There content-length
is all the HTTP header information must be there, because I only have this method to get the size of the resources. Without this information, I would like to use an alternative, is to set the maximum length of the Curl download resource, if the connection is exceeded, and then error. Is there an option to achieve such effects in curl?
Finally ask, how does the server support the head protocol?
Reply content:
My program allows users to fill in the URL from other sites to fetch resources, but before crawling I need to know the size of resources, otherwise the resource too much time consuming too long will also occupy unnecessary bandwidth. I found out that HTTP has head this protocol, is to get only one resource HTTP header information, then how to curl
only get HTTP headers and not download all the body?
There content-length
is all the HTTP header information must be there, because I only have this method to get the size of the resources. Without this information, I would like to use an alternative, is to set the maximum length of the Curl download resource, if the connection is exceeded, and then error.
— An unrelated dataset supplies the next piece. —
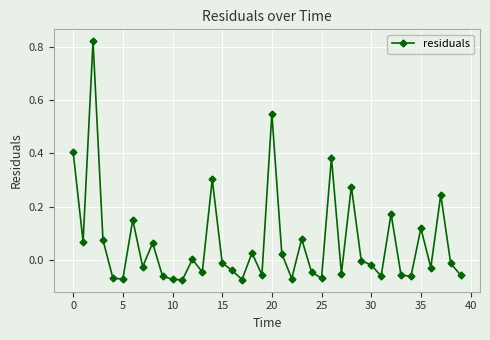

What is the difference between the maximum and minimum values?

0.9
Is there an option to achieve such effects in curl?
Finally ask, how does the server support the head protocol?
Actually, Curl has a long HEAD
-overdue support for the agreement.
Just add such a line to your code and the Head protocol curl_setopt ($ch, Curlopt_nobody, True) is automatically selected;
If you want to read Content-Length
, then only need to be in the curl_exec
rear
Read the Content-length value in the header $size = Curl_getinfo ($ch, curlinfo_content_length_download);
It should be noted that HEAD
although the protocol is supported by most servers, it is not said that all the servers are supported, and some servers in order to prevent crawling, in the settings to kill the protocol. and is Content-Length
not a required field, you should do if you have this value, and exceed the maximum value, you can return an error, if there is no such value, or do not exceed the maximum value, you must be the size of the downloaded content to judge.
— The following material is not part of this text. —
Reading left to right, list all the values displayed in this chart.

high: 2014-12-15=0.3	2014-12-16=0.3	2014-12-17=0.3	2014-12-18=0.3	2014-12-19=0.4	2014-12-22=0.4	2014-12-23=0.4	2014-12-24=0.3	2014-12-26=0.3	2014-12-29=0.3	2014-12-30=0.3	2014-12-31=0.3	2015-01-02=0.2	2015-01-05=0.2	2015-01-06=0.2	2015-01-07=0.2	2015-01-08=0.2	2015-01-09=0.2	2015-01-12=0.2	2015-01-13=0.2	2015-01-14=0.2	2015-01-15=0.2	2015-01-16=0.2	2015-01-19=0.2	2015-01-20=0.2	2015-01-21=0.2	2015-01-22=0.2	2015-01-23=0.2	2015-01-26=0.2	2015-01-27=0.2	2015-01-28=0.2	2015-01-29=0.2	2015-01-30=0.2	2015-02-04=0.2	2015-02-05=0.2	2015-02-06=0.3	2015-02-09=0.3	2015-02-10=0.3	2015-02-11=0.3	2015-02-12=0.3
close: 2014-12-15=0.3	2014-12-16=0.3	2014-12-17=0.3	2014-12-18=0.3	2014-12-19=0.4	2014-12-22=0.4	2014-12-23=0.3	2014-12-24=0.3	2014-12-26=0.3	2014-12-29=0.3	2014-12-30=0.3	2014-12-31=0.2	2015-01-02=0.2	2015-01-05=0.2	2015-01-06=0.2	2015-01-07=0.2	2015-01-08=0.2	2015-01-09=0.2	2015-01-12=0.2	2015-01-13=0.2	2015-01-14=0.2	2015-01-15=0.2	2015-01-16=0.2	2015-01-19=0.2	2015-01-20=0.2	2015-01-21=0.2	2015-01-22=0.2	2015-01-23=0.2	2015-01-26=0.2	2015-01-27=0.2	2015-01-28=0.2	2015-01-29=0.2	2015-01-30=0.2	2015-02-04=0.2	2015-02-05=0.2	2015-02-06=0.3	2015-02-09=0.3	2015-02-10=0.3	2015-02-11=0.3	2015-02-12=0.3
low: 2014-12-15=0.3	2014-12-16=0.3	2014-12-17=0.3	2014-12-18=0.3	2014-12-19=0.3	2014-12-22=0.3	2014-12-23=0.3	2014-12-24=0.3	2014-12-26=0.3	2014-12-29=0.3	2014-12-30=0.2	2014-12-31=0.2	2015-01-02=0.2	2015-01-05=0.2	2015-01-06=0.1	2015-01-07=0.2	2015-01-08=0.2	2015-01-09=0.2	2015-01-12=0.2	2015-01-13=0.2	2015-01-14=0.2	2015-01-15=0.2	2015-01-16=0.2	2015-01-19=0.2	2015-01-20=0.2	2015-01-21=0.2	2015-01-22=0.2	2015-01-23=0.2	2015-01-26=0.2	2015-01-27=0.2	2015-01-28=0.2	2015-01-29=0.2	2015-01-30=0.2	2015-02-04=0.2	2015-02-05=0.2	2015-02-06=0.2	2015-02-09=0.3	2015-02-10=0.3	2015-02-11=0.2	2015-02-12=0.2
As far as you say the maximum resource download length, I have not seen this setting, but there is a better solution to this problem, that is to use CURLOPT_HEADERFUNCTION
and CURLOPT_WRITEFUNCTION
two callbacks, then only need a single request to complete all the judgment, and can be broken at any time
$size = 0; $max _size = 123456;curl_setopt ($ch, curlopt_headerfunction, function ($ch, $STR) {//The first parameter is a curl resource, The second parameter is the independent header! of each line List ($name, $value) = Array_map (' Trim ', explode (': ', $str, 2)); $name = Strtolower ($name); Determine the size of if (' content-length ' = = $name) { if ($value > $max _size) {return 0;//will break Read}}} ); For no content-length, we read one side to Judge Curl_setopt ($ch, curlopt_writefunction, function ($ch, $STR) use (& $size) {$len = Strlen ($STR); $size + = $len; if ($size > $max _size) { return 0;//interrupted read } return $len;});
Why do you use curl? Just use Fsockopen to send a head over there and ask for it.
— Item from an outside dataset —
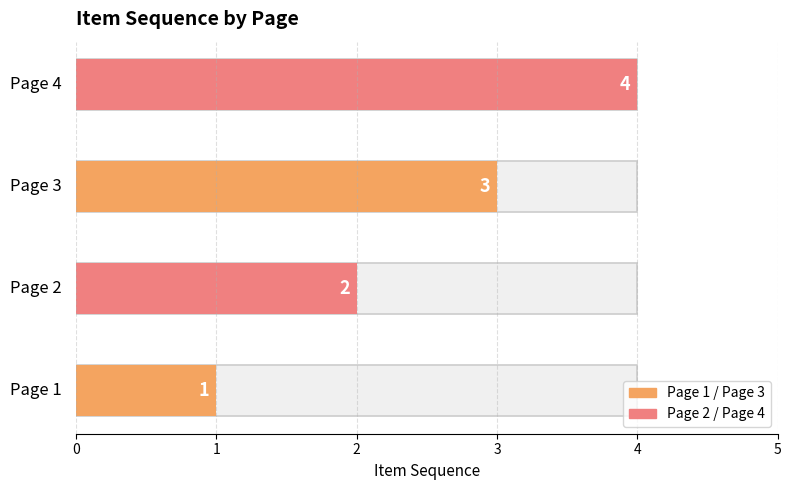

What is the smallest value displayed?

1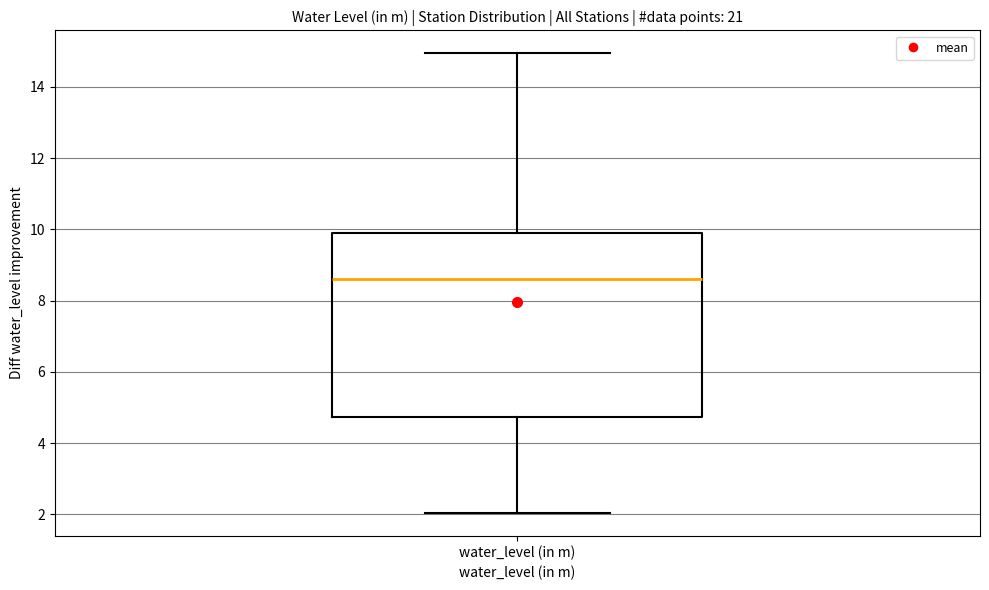

Read this box plot against the y-axis: the position of the median line, the range covered by the box, and the ends of both whiskers. The values are not printed on the chart, so give them approximately, as read against the axis.

median 8.6, box 4.8 to 10.0, whiskers 2.0 to 15.0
However, the head request does not necessarily return the size of the resource, which does not seem to be guaranteed.
curl_setopt ($curl, Curlopt_header, true);
The results returned by Curl_exec also include the HTTP response header, where the Content-length value can be extracted.
http/1.1 okserver:apachecontent-type:text/htmlcontent-encoding:gzipcontent-length:26395
This length value is unreliable, and the server backend script can modify the value arbitrarily.
Setting the maximum fetch size is OK. The remote server is not trustworthy, and the given content-length is not necessarily the true size. To prevent abuse, you also have to add size restrictions.
At the same time you can make an additional judgment, such as a domain name often return content-length and the actual inconsistent content, give it a relatively low reputation. If a user submits a resource fetch requirement for a reputation low domain name, it can be deferred or low-priority processed.
Plus the maximum execution time control is OK, curl is able to control the time-out.